盛凛不欲与他多纠缠,丢了一块纱布给他:“捂着。”
谢西槐一拿到马上按在鼻子上,小心吐息,纱布上有一股药香,甚是好闻。
房里灰暗,盛凛拄着剑站在房中间。
外头静了一会儿,房顶上瓦片的似有响动,一片瓦被掀了起来,有人丢下一个烟雾弹,房里顿时雾气弥漫,视不清物。
房间的角落里隐约传出刀拔出鞘的声音。
谢西槐哪里还沉得住气,捂着鼻子就吵着盛凛跑过去,贴着他颤抖着问:“什么人啊!”
盛凛这回要推谢西槐都推不开,谢西槐使出了吃奶的力气,扒的十分之紧,盛凛被谢西槐抓得没办法,搂着谢西槐的腰让他紧贴着自己:“抱着我。”
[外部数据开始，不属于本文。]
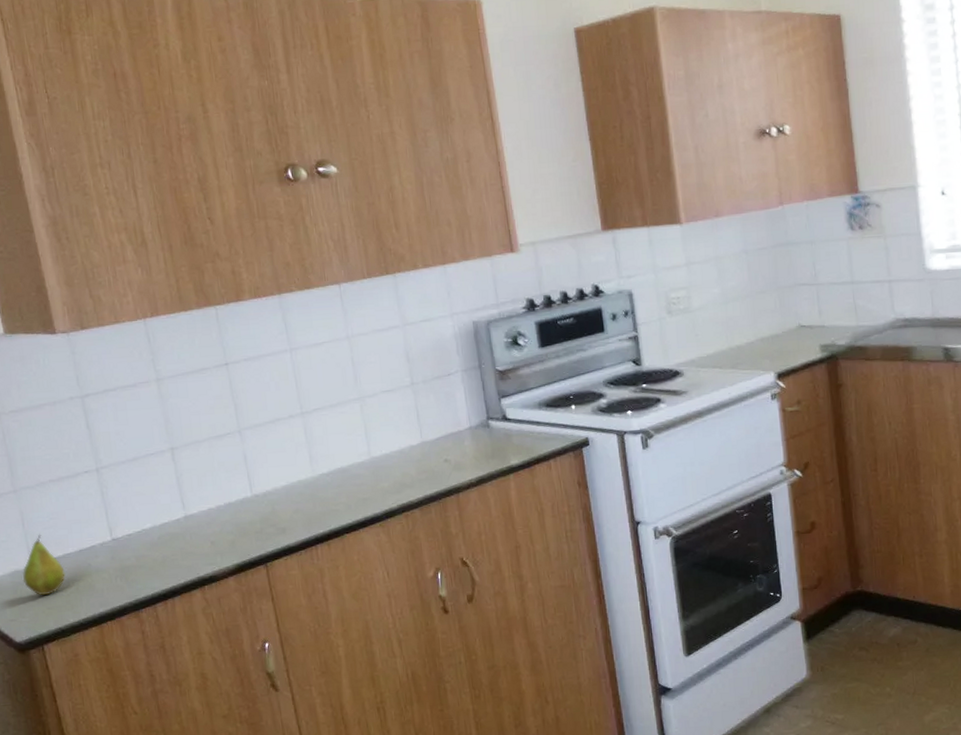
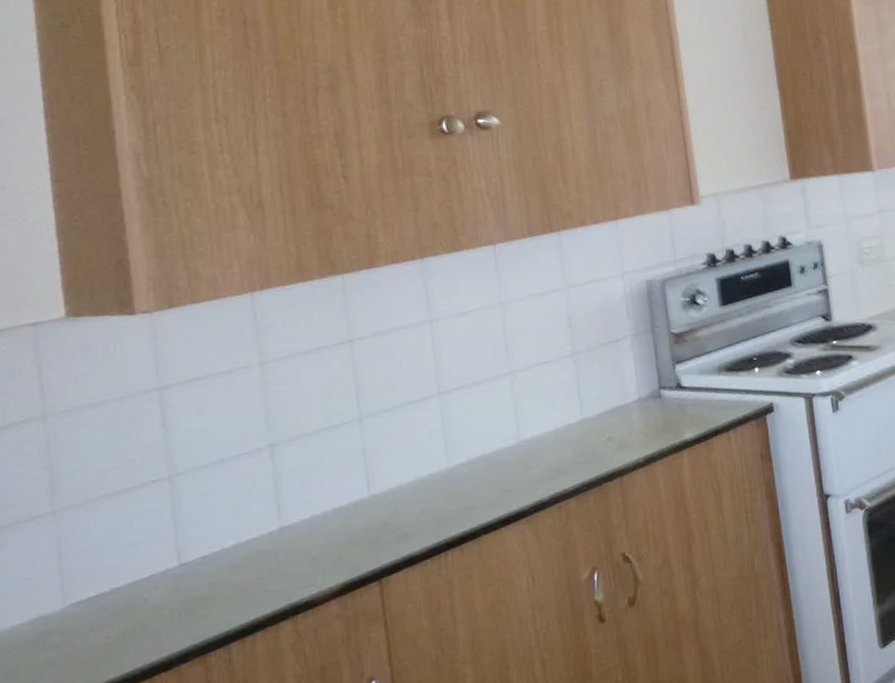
fruit: present [22,534,66,596] -> none [48,565,110,647]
不用他说谢西槐也抱得紧紧地,盛凛往边上一动,谢西槐也吊在他身上挪了一寸。
烟雾中,有寒光一闪,一个刺客终于出手了,盛凛甚至没有拔剑,他侧身一躲,轻松握住了刺客的手腕,变戏法似的将剑抢了过来,朝那刺客挥去。
谢西槐倏地闭上眼睛,只听见刀尖刺进ròu_tǐ的声音。
这把剑也应当是好剑,削人肉如削软泥一般轻,令人毛骨悚然。
血腥味儿穿过了纱布钻进谢西槐的鼻子里。
谢西槐在街市上偷看过斩首,却是头一回离死人如此之近。谢西槐的手劲儿松了,就从盛凛身上掉下来,蹲到地上抱着头不敢再动。
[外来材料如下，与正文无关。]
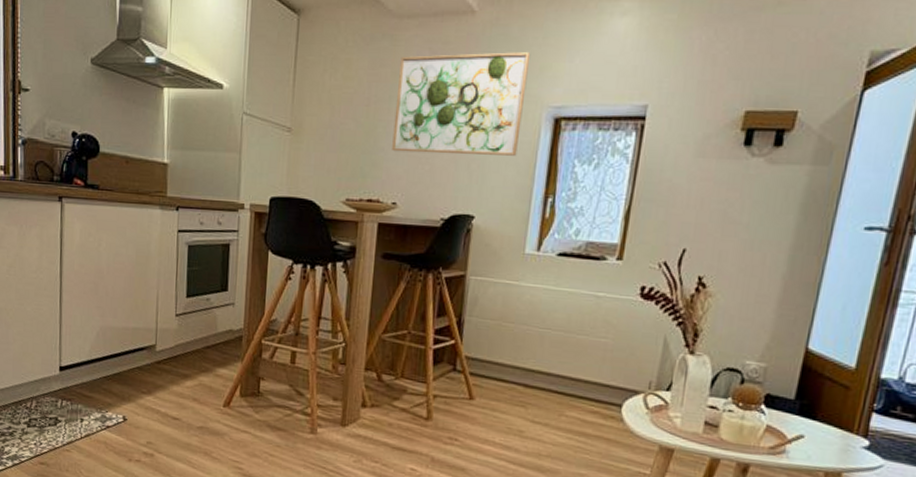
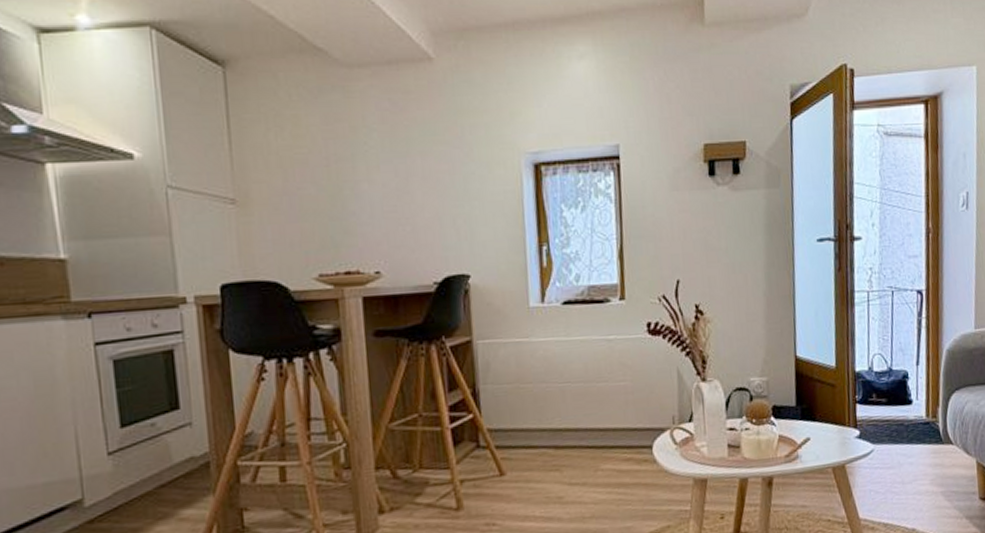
wall art: present [392,52,531,156] -> none [358,99,503,215]

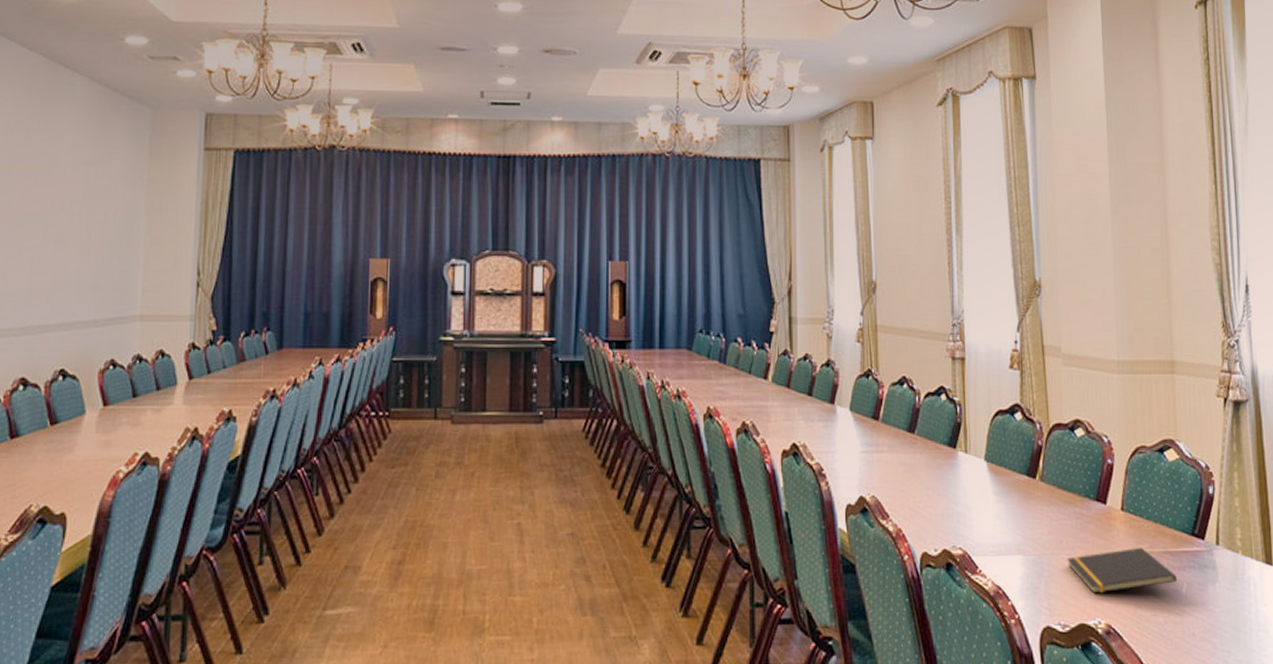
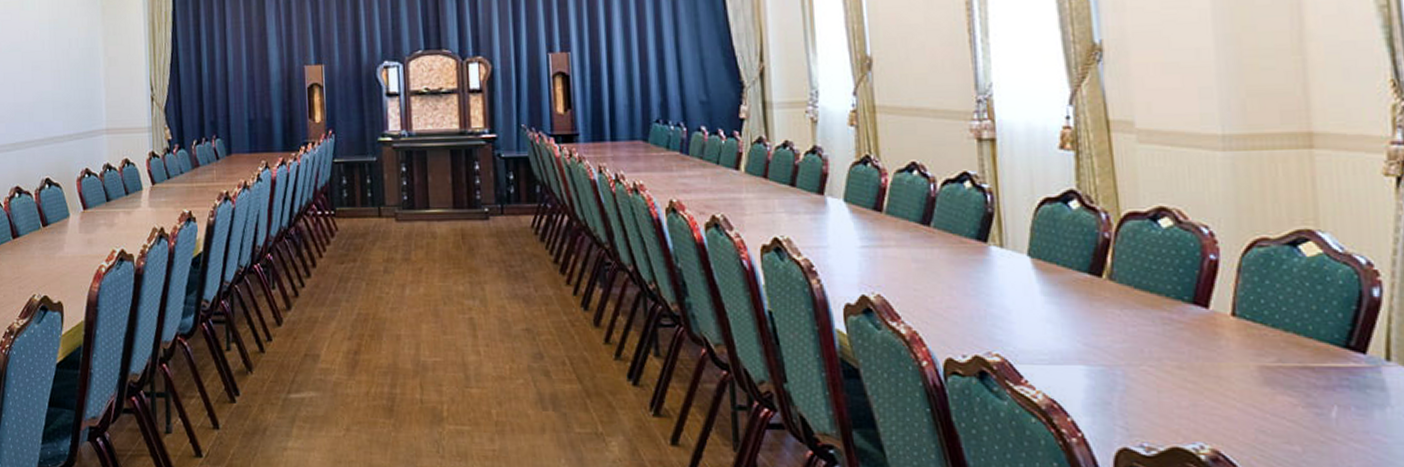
notepad: present [1066,547,1178,594] -> none [1150,360,1324,414]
这晚上共有三名刺客,盛凛只留了一个,怕他自绝,卸了他的下巴,踩着他的脖子低头问:“谁派你来的?”
那刺客张开嘴,发出“嘶嘶”的叫声,烟雾散得差不多了,盛凛拿出火折子一点,随即便这刺客的口腔里压根没有舌头。
谢西槐听见那诡异的声音,吓得抬起了头,也想看看,被盛凛一把推开了。
“会写字吗?”盛凛问刺客。
刺客恐惧地摇了摇头,嗓子里发出了难听而嘶哑的叫声。盛凛反手将剑在刺客脖子上一拉,按着那挣扎的刺客,过了一会儿,便瘫软了下去。盛凛走到桌边,点燃了桌上的烛灯,谢西槐便看清了地上的情形。
三个死人,一地的血。
盛凛推开谢西槐的房间,房门“吱”得一声,谢西槐一抖,问:“你去哪里?”
“拿东西。”盛凛头也不回道。
不多时,他拿了一个很大的裹尸袋回来,将三个死人丢进袋里,又往地上撒了些药粉,红色的血渐渐澄澈起来,变得透明了,好像是谢西槐不小心在房里打翻了一桶水。
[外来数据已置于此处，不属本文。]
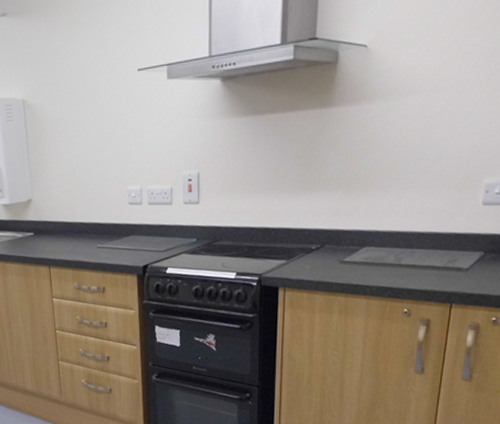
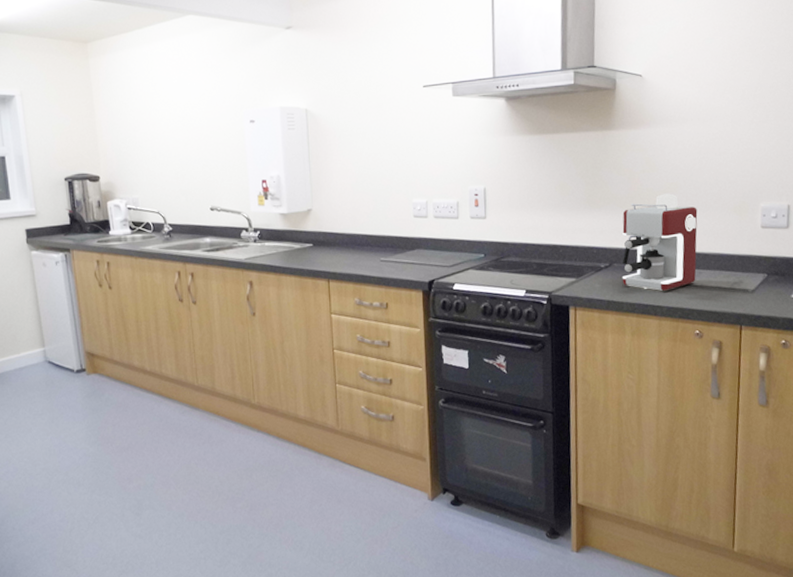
coffee maker: none [332,172,416,271] -> present [622,193,698,291]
谢西槐看着看着又是一抖,盛凛动作太熟练了,一看就是常常干这事儿的,得切记千万别惹怒盛凛,否则死了都没有半点痕迹。
“我去抛尸,”盛凛转头对谢西槐道,“你呢?留着还是跟我去?”
“我跟你去!”谢西槐说得快又急,他可不想一个人呆着。
盛凛提着袋子,抛在马背上挂着,回头看谢西槐:“愣着作甚?”
谢西槐这才反应过来,是要和盛凛一匹马,便急急忙忙爬上了马,他屁股还痛着,不敢言语,只感觉盛凛也跨上了马来。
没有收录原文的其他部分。